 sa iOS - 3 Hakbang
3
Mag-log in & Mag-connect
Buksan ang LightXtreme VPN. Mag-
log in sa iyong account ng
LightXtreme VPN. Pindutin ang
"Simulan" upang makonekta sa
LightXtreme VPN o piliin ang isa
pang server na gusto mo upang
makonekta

==

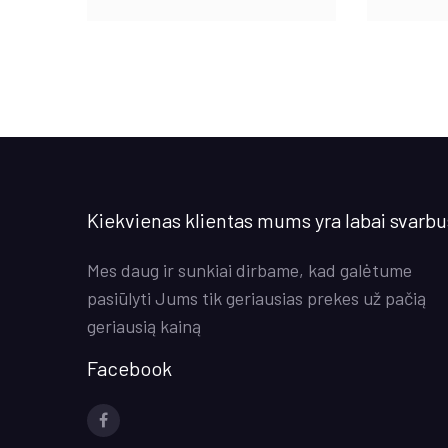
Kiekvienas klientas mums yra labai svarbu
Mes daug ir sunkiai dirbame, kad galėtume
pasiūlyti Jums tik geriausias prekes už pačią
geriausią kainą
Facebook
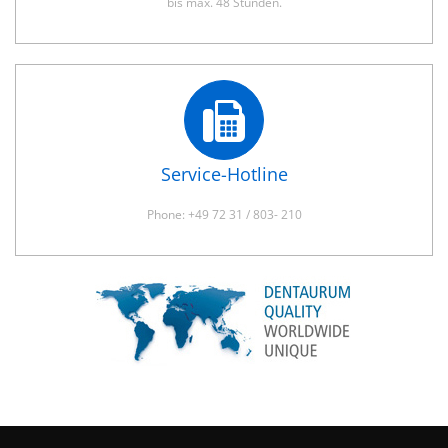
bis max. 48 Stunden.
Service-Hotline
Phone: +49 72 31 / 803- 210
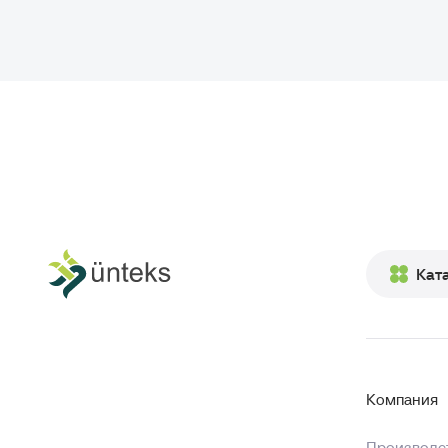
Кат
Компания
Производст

PROMPT = Show each line from the items that contains the word "LightXtreme".

RESPONSE =
Buksan ang LightXtreme VPN. Mag-
LightXtreme VPN. Pindutin ang
LightXtreme VPN o piliin ang isa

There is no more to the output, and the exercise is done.